Cape Town - The deep, long, frustrated sigh from Chris Boyd was more than enough to summarise exactly how an entire city felt after the Wellington Hurricanes were beaten 21-14 by the Otago Highlanders in the Super Rugby final on Saturday.
The home town Hurricanes had set the pace for the entire Super Rugby season with a clinical, yet breathtakingly exciting style of play that propelled them to 14 regular season wins and a home final in front of a sold-out crowd of more than 36 000.
On several occasions, the Hurricanes had won games they probably should not have, but somehow did.
In the final, just their second in 20 seasons of Super Rugby and the game that counted the most, they lost a match they probably should have won given the number of opportunities they had to score at crucial times.
Passes out of tackles that went to hand during the season on Saturday went instead to a Highlanders player or were spilled forward.
The clean out and delivery of quick ball at the breakdown, so efficient for much of the season, was lacking.
Time and again on Saturday the Highlanders turned the ball over or the Hurricanes were penalised by referee Jaco Peyper for not releasing or other infringements.
In the end, the totality of those errors was what really counted, and why the Hurricanes coach Boyd could only sigh with a slight shrug of his shoulders and shake of his head.
"We have played pretty reasonable football for most of the year but probably didn't get the game going that we wanted to, made too many mistakes and didn't respect the ball," Boyd told reporters.
"The number of mistakes we made, some under pressure from the Highlanders, but mostly the number of execution errors we made was uncharacteristic."
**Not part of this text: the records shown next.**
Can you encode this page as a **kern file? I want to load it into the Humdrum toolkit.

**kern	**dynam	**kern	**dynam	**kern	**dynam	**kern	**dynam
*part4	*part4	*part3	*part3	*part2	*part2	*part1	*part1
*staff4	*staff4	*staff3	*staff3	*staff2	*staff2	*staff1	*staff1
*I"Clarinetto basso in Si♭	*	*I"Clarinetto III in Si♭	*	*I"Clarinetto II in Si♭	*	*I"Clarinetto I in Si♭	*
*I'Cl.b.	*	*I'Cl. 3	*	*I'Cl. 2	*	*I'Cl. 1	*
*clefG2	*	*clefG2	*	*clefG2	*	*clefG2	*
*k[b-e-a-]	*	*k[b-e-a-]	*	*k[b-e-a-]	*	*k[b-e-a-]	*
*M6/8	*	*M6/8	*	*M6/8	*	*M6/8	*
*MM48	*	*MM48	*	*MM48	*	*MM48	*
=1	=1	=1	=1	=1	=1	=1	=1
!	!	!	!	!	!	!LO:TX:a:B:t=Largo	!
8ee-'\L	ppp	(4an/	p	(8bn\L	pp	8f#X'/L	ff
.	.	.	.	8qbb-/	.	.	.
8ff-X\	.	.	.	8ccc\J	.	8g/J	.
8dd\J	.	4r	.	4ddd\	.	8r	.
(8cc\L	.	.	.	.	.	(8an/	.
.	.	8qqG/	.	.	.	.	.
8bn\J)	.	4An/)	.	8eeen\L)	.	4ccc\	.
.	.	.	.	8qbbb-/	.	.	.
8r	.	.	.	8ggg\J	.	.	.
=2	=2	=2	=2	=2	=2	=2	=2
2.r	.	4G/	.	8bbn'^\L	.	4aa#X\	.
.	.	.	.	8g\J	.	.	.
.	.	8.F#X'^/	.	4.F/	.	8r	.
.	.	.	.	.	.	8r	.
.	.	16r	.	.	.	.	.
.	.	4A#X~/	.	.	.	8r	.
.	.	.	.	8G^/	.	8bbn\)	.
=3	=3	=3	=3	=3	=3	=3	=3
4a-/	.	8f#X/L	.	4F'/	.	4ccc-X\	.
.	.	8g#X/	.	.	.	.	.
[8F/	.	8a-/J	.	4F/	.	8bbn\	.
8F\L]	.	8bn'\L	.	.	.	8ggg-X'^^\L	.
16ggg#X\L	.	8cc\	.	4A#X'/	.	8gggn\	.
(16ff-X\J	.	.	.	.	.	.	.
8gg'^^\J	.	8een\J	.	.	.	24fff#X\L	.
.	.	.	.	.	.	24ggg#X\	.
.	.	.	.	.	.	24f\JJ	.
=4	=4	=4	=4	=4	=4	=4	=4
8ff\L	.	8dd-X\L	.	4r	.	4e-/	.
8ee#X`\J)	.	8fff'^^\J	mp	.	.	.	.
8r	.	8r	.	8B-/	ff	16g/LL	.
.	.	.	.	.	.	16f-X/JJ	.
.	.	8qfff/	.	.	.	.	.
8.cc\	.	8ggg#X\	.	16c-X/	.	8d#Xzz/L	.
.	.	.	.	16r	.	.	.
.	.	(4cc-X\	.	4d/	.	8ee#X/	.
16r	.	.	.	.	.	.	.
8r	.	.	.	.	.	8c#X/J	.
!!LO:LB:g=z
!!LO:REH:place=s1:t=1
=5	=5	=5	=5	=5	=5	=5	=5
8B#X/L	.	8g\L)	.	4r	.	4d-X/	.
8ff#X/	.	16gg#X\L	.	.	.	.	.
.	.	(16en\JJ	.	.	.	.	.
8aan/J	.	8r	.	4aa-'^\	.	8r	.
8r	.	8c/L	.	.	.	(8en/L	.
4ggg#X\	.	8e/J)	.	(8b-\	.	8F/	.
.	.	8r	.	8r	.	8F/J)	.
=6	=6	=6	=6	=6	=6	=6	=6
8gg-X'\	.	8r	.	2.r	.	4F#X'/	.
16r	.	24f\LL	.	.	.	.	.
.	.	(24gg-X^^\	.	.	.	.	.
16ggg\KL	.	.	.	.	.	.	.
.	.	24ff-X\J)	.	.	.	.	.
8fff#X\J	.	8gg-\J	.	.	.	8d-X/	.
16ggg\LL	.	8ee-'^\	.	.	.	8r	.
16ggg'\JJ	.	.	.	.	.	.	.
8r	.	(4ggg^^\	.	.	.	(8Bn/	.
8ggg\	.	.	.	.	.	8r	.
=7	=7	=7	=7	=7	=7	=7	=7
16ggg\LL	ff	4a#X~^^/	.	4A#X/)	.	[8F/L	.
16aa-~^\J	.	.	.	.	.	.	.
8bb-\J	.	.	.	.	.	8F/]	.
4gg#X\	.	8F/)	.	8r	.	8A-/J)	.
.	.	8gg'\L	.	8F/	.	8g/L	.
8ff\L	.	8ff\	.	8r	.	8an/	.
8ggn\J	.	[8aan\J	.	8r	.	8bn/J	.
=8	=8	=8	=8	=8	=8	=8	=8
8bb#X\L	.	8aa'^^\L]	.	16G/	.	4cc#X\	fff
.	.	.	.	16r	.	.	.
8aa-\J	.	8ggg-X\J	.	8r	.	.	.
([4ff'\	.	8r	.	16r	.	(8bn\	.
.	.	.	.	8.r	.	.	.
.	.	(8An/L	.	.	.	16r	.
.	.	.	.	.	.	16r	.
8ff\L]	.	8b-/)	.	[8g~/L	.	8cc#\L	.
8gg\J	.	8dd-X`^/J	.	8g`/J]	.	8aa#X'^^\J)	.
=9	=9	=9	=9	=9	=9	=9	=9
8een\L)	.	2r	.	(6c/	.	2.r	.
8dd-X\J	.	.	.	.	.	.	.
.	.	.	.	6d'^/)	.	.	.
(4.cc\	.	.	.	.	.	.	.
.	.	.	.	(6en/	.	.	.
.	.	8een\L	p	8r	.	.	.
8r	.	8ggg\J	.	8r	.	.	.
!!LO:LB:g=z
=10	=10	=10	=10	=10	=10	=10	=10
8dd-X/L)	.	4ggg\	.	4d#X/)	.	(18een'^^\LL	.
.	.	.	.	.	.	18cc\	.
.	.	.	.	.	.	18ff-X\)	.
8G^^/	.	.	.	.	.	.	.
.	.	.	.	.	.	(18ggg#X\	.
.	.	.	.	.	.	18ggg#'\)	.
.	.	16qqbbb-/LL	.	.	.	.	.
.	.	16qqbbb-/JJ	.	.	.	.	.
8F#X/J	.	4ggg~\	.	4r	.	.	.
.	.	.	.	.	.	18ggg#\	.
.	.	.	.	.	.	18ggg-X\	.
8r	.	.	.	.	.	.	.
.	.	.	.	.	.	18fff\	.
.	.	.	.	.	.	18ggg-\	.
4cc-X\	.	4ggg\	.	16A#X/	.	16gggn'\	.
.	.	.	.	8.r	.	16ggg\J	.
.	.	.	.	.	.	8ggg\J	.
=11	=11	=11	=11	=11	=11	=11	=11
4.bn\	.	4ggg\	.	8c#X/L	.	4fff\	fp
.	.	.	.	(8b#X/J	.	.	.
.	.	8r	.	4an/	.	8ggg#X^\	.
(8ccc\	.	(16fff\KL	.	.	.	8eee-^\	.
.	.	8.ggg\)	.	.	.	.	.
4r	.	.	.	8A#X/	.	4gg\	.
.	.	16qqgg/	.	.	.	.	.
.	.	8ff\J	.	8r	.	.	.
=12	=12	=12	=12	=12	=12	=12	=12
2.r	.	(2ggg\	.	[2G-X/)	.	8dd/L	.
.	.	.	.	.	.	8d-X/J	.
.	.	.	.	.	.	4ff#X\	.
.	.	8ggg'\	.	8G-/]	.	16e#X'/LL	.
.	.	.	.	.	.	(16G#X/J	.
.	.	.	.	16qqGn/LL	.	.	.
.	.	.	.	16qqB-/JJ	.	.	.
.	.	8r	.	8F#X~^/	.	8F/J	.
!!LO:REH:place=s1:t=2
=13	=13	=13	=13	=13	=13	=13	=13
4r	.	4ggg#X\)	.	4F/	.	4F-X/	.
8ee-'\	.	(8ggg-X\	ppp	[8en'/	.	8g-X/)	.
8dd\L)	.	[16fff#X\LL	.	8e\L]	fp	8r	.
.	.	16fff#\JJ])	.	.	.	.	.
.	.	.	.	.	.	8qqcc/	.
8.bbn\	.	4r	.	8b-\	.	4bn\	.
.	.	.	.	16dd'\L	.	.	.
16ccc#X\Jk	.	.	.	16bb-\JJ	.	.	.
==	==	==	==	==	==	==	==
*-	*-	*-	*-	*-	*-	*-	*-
While the Hurricanes failed to exert any scoreboard pressure in the first half due to some wayward goal kicking from flyhalf Beauden Barrett, a missed try by winger Julian Savea in the second half was a microcosm of their entire performance.
Savea was in the clear with the line open in the 62nd minute but was thrown a wayward pass byBrad Shields and the All Blacks winger was unable to haul in the ball as it dropped behind his back.
With the score 18-11 to the Highlanders at the time, a try then could have turned the game after the visitors had been under immense pressure from the home side.
"I think that was a little symptomatic of the whole game, for some reason we were just a little off," Boyd said.
"We just couldn't hold on to the ball for enough phases to get us to the edge and start playing our game.
"It was frustrating because we were just getting going and then we coughed it up.
"It's a massive waste of an opportunity."